The linked article says "The bot received incentives for winning and basic metri...

mannykannot · on Aug 17, 2017

It also says "We also separately trained the initial creep block using traditional RL techniques." I have no idea how significant that is, but it seems to be getting a fair amount of attention.

gcp · on Aug 17, 2017

It's a highly specific procedure that happens before there is interaction with the opponent, so without "handing over" the understanding that having creeps on your high-ground is good, it's very hard for the learning to see through the noise and discover this.
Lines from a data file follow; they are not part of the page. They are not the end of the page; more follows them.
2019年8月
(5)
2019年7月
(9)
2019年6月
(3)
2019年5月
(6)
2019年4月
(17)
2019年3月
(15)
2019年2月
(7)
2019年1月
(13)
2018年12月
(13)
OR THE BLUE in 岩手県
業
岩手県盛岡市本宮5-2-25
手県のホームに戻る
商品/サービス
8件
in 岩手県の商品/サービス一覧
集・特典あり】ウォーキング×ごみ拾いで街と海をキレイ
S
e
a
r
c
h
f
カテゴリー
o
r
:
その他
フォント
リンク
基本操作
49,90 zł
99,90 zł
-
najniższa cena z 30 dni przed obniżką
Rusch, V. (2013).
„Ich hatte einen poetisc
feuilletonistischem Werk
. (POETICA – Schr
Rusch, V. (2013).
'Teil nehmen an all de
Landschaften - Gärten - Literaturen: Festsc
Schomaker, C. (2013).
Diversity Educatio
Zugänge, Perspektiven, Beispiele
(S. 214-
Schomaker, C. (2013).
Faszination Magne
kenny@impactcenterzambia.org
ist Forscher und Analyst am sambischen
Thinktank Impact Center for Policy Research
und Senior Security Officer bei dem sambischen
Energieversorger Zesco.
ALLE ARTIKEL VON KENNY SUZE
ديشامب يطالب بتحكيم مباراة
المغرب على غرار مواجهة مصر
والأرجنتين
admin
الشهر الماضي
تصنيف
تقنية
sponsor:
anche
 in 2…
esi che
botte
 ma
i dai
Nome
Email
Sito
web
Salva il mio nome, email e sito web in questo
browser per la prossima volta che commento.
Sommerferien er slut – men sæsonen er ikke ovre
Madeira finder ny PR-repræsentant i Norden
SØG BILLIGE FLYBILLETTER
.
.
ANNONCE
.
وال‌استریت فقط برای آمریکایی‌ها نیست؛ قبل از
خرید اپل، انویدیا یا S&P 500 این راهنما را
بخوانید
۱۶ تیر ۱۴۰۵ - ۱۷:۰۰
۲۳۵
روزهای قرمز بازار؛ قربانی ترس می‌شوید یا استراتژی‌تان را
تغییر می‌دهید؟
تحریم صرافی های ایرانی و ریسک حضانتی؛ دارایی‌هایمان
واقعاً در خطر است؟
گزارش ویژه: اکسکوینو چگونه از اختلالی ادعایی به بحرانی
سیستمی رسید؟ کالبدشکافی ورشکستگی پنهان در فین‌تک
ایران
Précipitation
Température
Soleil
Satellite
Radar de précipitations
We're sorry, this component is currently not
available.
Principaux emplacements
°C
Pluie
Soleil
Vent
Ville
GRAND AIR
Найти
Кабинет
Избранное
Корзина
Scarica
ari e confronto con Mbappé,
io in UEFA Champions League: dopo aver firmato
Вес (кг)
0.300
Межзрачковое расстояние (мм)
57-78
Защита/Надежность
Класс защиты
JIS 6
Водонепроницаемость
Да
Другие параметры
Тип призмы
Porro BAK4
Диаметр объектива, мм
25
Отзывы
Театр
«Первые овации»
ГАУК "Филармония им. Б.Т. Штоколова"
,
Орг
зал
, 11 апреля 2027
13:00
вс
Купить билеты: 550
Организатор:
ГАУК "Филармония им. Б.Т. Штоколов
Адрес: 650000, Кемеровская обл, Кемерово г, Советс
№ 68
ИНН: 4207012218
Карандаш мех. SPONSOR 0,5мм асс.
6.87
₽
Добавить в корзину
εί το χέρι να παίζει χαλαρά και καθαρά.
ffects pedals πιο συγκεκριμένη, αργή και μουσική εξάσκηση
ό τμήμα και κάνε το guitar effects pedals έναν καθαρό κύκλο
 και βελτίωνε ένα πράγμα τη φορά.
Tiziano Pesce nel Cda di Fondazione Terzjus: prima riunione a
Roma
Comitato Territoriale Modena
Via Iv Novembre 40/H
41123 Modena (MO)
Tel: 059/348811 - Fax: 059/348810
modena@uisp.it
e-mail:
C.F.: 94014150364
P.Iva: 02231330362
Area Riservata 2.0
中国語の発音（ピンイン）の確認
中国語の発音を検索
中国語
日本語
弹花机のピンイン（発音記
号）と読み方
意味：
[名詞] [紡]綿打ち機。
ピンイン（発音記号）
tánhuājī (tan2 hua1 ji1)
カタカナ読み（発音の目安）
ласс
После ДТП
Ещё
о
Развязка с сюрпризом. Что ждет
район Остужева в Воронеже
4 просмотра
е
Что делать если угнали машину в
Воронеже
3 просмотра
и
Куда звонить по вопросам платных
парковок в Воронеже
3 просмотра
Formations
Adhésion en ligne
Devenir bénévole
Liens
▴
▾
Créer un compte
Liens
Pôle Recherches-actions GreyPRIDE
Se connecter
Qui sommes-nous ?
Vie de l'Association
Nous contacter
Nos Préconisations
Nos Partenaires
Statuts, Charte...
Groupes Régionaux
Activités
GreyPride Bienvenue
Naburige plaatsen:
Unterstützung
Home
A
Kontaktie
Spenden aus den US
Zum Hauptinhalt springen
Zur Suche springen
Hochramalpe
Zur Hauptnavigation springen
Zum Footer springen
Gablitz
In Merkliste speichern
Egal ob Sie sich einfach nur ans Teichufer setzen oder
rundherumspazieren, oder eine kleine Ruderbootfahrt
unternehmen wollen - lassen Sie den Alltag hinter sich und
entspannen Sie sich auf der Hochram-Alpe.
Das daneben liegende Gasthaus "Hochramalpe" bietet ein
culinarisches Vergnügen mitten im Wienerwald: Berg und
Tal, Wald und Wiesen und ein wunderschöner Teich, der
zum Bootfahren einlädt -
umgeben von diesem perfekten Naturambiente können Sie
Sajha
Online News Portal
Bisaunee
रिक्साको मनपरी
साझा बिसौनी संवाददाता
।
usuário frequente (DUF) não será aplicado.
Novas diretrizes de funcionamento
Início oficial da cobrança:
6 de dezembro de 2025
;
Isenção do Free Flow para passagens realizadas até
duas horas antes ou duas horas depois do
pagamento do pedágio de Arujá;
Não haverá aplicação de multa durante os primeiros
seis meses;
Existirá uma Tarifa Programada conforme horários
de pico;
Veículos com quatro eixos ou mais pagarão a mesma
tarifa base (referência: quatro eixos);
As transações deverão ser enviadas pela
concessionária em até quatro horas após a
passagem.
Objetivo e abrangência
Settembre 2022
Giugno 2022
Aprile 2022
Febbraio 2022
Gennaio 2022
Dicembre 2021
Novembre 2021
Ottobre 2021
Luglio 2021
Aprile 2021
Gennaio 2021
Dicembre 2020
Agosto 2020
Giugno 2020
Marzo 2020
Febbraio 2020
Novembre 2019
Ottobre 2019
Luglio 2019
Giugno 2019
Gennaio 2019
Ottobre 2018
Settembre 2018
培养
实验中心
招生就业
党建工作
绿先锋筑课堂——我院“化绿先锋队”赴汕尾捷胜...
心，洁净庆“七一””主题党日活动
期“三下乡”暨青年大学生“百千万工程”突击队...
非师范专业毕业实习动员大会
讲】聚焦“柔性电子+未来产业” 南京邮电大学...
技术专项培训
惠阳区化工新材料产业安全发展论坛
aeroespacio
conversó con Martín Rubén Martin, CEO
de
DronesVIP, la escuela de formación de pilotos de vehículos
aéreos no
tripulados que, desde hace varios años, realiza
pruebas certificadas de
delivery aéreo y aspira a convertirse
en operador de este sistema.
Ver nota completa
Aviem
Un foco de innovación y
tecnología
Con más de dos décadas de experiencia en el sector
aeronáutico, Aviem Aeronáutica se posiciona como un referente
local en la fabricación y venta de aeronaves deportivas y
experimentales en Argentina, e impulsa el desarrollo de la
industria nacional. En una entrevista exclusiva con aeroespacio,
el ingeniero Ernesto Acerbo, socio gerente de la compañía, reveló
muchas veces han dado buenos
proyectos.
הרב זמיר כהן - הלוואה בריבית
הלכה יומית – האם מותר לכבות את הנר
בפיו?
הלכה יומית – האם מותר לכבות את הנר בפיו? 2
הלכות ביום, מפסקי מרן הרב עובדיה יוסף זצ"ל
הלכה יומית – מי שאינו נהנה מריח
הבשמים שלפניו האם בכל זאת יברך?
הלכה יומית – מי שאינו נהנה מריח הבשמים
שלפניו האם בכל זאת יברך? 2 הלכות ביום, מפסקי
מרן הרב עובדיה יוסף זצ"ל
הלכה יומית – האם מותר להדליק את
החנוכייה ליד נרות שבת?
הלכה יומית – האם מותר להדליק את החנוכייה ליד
damnfine · on Aug 17, 2017

Exactly why this is not impressive to me. The point is to be able to learn the rules, but all I see is some of not only the rules, but the actions already prespecified in many cases. Yes its hard, and thats why humans still rule the roost.

sp332 · on Aug 17, 2017

Humans learn from each other and don't puzzle everything out from first principles. So I wouldn't put that restriction on a computer intelligence either.

mannykannot · on Aug 17, 2017

That is fine, so long as we are not expected to hold both that it is not a big deal when it is not achieved, and is a big deal when it is achieved. Personally, I incline towards the latter.

Twirrim · on Aug 17, 2017

Surely all this RL process did was speed up what the computer would have learned, by a large stretch? The "cost" factors they chose would have hit them ultimately, regardless of if the bot stood still in the base, or wandered off elsewhere.

mannykannot · on Aug 18, 2017

My guess is that in general, many complex strategies are effectively unreachable without something like analysis, on account of intermediate states being disfavored, leading to algorithms being trapped by local minima in the cost function (I don't know whether that would be an issue for this game, specifically.)

aoeuasdf1 · on Aug 17, 2017

Not necessarily - maybe a mixed strategy of

(1) Not creepblocking at all, and letting your opponent have your creeps under their tower

(2) Modest creepblocking to punish (1)

(3) Severe creepblocking to punish (2)

Would be better than some hand-trained RL creepblocking which is divorced from game outcomes.